### [ENUNCIADO]
Indica si cada una de las afirmaciones (a), (b) y (c) coincide con el texto sobre la obra de Michael Tippett y justifica cada respuesta con las palabras exactas del texto que la deciden. (a) La BBC encargó a Michael Tippett una obra para celebrar el nacimiento del príncipe Carlos. (b) La música que entregó Tippett dura una hora. (c) La suite está en Mi.

PACHARÁN CARLOS IIII
DAVID
TORRES
esentación del
retrato de Carlos III del artista
Jonathan Yeo. Europa
Press
En 1948, al poco del nacimiento del príncipe Carlos, la BBC le encargó al compositor Michael Tippett una obra que celebrara el acontecimiento. Entre ecos del folklore inglés, escocés y francés, Tippett entregó quince minutos de música deliciosa, probablemente la más accesible y brillante de su catálogo, una pequeña suite en cinco movimientos que merecería ser incluida a menudo en el repertorio sinfónico. Aparte de algunos chistes y algunas anécdotas, sospecho que esa suite en Re, compuesta en futuro imperfecto, es el único recuerdo memorable que va a dejar Carlos III de Inglaterra.

### [DATOS]
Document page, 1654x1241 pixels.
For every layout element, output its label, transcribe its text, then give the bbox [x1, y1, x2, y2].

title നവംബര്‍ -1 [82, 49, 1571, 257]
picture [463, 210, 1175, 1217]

### [SOLUCIÓN]
(a) Sí: "En 1948, al poco del nacimiento del príncipe Carlos, la BBC le encargó al compositor Michael Tippett una obra que celebrara el acontecimiento."
(b) No: "Tippett entregó quince minutos de música deliciosa".
(c) No: "esa suite en Re".